* _WHAT THE EXERCISE ASKS_: Retype every entry in its entirety, without alteration.

+++ DATA IN THIS EXERCISE

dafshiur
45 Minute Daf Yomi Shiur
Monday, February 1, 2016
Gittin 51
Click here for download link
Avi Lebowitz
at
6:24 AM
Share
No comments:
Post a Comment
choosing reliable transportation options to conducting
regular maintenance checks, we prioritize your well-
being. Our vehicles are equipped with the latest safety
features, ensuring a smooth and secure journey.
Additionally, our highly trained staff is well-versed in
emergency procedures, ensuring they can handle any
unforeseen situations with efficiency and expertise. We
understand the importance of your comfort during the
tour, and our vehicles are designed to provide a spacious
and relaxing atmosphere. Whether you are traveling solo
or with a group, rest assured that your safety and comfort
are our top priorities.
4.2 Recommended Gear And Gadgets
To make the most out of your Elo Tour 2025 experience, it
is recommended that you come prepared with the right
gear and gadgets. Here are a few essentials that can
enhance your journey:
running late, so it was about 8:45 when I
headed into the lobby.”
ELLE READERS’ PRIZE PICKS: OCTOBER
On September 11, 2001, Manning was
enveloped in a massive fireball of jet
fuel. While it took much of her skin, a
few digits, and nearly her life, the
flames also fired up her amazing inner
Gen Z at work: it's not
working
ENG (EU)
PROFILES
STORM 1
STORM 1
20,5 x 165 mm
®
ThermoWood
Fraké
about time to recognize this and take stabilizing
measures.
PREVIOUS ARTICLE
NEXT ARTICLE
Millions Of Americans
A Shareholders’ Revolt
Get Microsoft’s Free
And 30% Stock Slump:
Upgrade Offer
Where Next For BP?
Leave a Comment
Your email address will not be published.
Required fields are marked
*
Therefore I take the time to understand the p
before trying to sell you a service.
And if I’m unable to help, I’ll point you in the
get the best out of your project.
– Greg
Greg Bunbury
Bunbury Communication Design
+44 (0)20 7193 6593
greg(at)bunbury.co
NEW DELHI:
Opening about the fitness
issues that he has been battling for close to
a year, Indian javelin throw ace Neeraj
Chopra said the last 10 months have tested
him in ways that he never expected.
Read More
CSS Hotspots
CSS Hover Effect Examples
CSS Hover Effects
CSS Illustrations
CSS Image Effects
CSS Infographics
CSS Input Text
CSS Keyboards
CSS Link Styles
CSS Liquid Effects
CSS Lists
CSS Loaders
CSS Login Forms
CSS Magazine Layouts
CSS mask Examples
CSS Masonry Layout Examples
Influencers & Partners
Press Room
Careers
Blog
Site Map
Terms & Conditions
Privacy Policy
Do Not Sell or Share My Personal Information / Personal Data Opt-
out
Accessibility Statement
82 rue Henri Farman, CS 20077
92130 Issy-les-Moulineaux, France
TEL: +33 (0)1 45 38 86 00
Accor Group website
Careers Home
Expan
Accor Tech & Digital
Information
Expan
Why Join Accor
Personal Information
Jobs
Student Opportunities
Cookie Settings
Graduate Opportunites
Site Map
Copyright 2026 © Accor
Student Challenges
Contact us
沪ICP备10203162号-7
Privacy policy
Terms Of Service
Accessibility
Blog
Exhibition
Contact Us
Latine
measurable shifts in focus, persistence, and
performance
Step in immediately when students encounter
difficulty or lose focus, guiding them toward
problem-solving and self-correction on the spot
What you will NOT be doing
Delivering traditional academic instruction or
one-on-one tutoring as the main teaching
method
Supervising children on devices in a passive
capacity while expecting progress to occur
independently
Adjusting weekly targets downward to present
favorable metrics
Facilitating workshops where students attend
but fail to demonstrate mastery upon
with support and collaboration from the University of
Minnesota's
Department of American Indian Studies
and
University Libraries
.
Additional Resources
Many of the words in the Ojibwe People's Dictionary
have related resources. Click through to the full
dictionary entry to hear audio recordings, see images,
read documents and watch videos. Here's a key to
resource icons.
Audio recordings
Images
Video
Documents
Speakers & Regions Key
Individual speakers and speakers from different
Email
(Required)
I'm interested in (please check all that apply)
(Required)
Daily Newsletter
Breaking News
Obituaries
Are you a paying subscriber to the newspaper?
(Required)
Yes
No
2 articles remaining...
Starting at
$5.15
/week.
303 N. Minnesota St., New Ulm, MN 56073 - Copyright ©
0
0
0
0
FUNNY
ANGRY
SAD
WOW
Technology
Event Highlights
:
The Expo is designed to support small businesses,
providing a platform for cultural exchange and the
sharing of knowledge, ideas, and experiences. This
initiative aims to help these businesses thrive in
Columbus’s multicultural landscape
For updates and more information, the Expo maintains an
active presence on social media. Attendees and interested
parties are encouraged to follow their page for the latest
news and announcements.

++++++

* _RESPONSE BOX_:
dafshiur
45 Minute Daf Yomi Shiur
Monday, February 1, 2016
Gittin 51
Click here for download link
Avi Lebowitz
at
6:24 AM
Share
No comments:
Post a Comment
choosing reliable transportation options to conducting
regular maintenance checks, we prioritize your well-
being. Our vehicles are equipped with the latest safety
features, ensuring a smooth and secure journey.
Additionally, our highly trained staff is well-versed in
emergency procedures, ensuring they can handle any
unforeseen situations with efficiency and expertise. We
understand the importance of your comfort during the
tour, and our vehicles are designed to provide a spacious
and relaxing atmosphere. Whether you are traveling solo
or with a group, rest assured that your safety and comfort
are our top priorities.
4.2 Recommended Gear And Gadgets
To make the most out of your Elo Tour 2025 experience, it
is recommended that you come prepared with the right
gear and gadgets. Here are a few essentials that can
enhance your journey:
running late, so it was about 8:45 when I
headed into the lobby.”
ELLE READERS’ PRIZE PICKS: OCTOBER
On September 11, 2001, Manning was
enveloped in a massive fireball of jet
fuel. While it took much of her skin, a
few digits, and nearly her life, the
flames also fired up her amazing inner
Gen Z at work: it's not
working
ENG (EU)
PROFILES
STORM 1
STORM 1
20,5 x 165 mm
®
ThermoWood
Fraké
about time to recognize this and take stabilizing
measures.
PREVIOUS ARTICLE
NEXT ARTICLE
Millions Of Americans
A Shareholders’ Revolt
Get Microsoft’s Free
And 30% Stock Slump:
Upgrade Offer
Where Next For BP?
Leave a Comment
Your email address will not be published.
Required fields are marked
*
Therefore I take the time to understand the p
before trying to sell you a service.
And if I’m unable to help, I’ll point you in the
get the best out of your project.
– Greg
Greg Bunbury
Bunbury Communication Design
+44 (0)20 7193 6593
greg(at)bunbury.co
NEW DELHI:
Opening about the fitness
issues that he has been battling for close to
a year, Indian javelin throw ace Neeraj
Chopra said the last 10 months have tested
him in ways that he never expected.
Read More
CSS Hotspots
CSS Hover Effect Examples
CSS Hover Effects
CSS Illustrations
CSS Image Effects
CSS Infographics
CSS Input Text
CSS Keyboards
CSS Link Styles
CSS Liquid Effects
CSS Lists
CSS Loaders
CSS Login Forms
CSS Magazine Layouts
CSS mask Examples
CSS Masonry Layout Examples
Influencers & Partners
Press Room
Careers
Blog
Site Map
Terms & Conditions
Privacy Policy
Do Not Sell or Share My Personal Information / Personal Data Opt-
out
Accessibility Statement
82 rue Henri Farman, CS 20077
92130 Issy-les-Moulineaux, France
TEL: +33 (0)1 45 38 86 00
Accor Group website
Careers Home
Expan
Accor Tech & Digital
Information
Expan
Why Join Accor
Personal Information
Jobs
Student Opportunities
Cookie Settings
Graduate Opportunites
Site Map
Copyright 2026 © Accor
Student Challenges
Contact us
沪ICP备10203162号-7
Privacy policy
Terms Of Service
Accessibility
Blog
Exhibition
Contact Us
Latine
measurable shifts in focus, persistence, and
performance
Step in immediately when students encounter
difficulty or lose focus, guiding them toward
problem-solving and self-correction on the spot
What you will NOT be doing
Delivering traditional academic instruction or
one-on-one tutoring as the main teaching
method
Supervising children on devices in a passive
capacity while expecting progress to occur
independently
Adjusting weekly targets downward to present
favorable metrics
Facilitating workshops where students attend
but fail to demonstrate mastery upon
with support and collaboration from the University of
Minnesota's
Department of American Indian Studies
and
University Libraries
.
Additional Resources
Many of the words in the Ojibwe People's Dictionary
have related resources. Click through to the full
dictionary entry to hear audio recordings, see images,
read documents and watch videos. Here's a key to
resource icons.
Audio recordings
Images
Video
Documents
Speakers & Regions Key
Individual speakers and speakers from different
Email
(Required)
I'm interested in (please check all that apply)
(Required)
Daily Newsletter
Breaking News
Obituaries
Are you a paying subscriber to the newspaper?
(Required)
Yes
No
2 articles remaining...
Starting at
$5.15
/week.
303 N. Minnesota St., New Ulm, MN 56073 - Copyright ©
0
0
0
0
FUNNY
ANGRY
SAD
WOW
Technology
Event Highlights
:
The Expo is designed to support small businesses,
providing a platform for cultural exchange and the
sharing of knowledge, ideas, and experiences. This
initiative aims to help these businesses thrive in
Columbus’s multicultural landscape
For updates and more information, the Expo maintains an
active presence on social media. Attendees and interested
parties are encouraged to follow their page for the latest
news and announcements.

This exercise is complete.